Quote the lines below word for word, leaving out the pictures.
____ LISTED ENTRIES
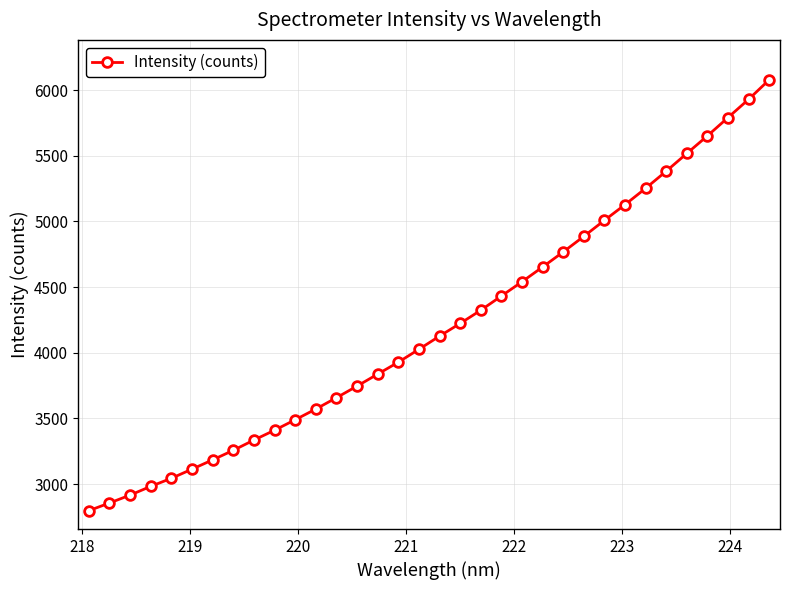

What is the maximum value shown in the chart?

6079.0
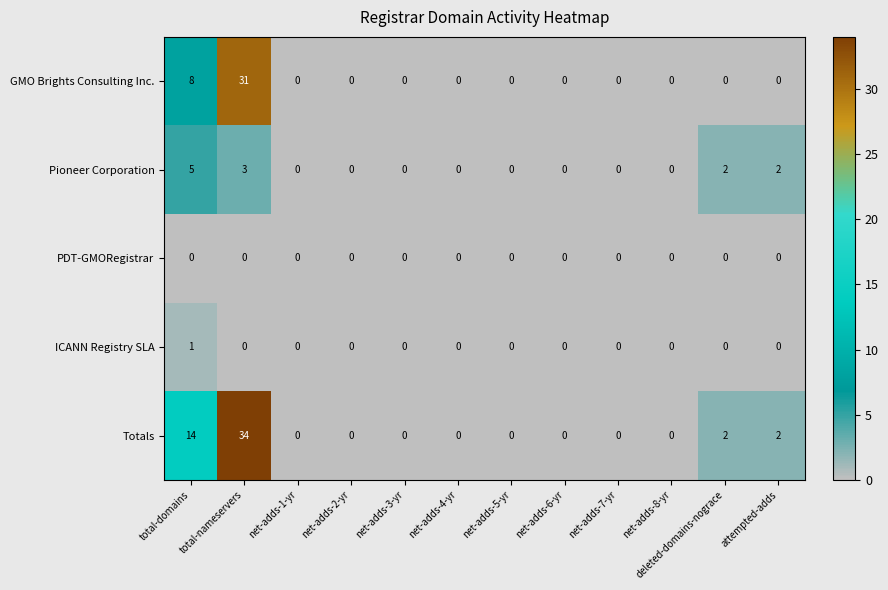

The value of Pioneer Corporation at attempted-adds is 2. True or false?

True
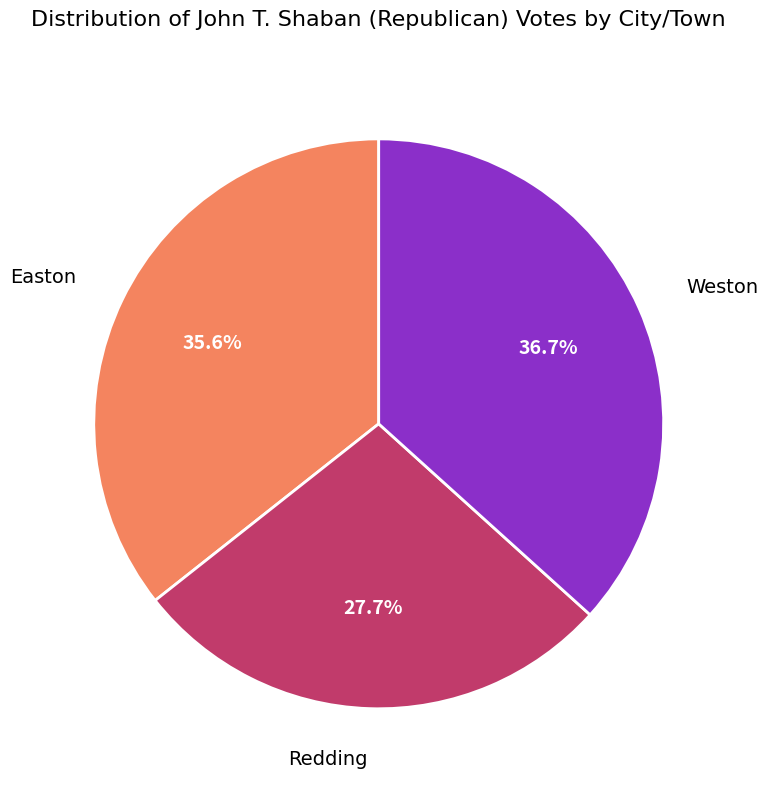

Count the number of slices in the pie.

3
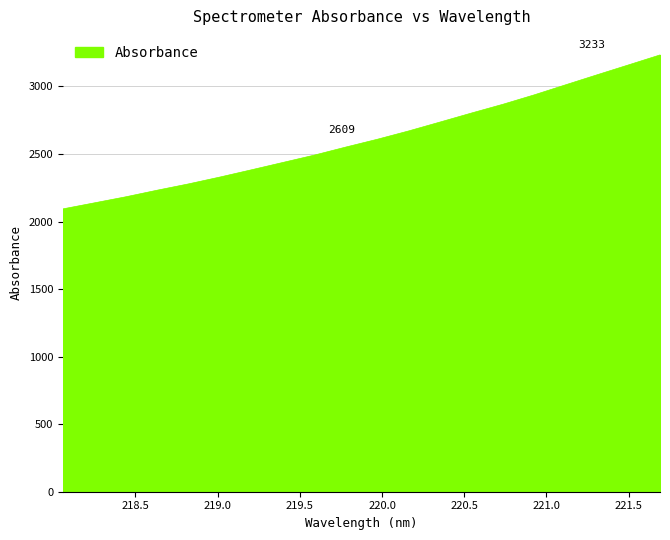

Does the chart display data point markers on the line(s)?

No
________
SOLUTION TO THE EXERCISE:
What is the maximum value shown in the chart?

6079.0

The value of Pioneer Corporation at attempted-adds is 2. True or false?

True

Count the number of slices in the pie.

3

Does the chart display data point markers on the line(s)?

No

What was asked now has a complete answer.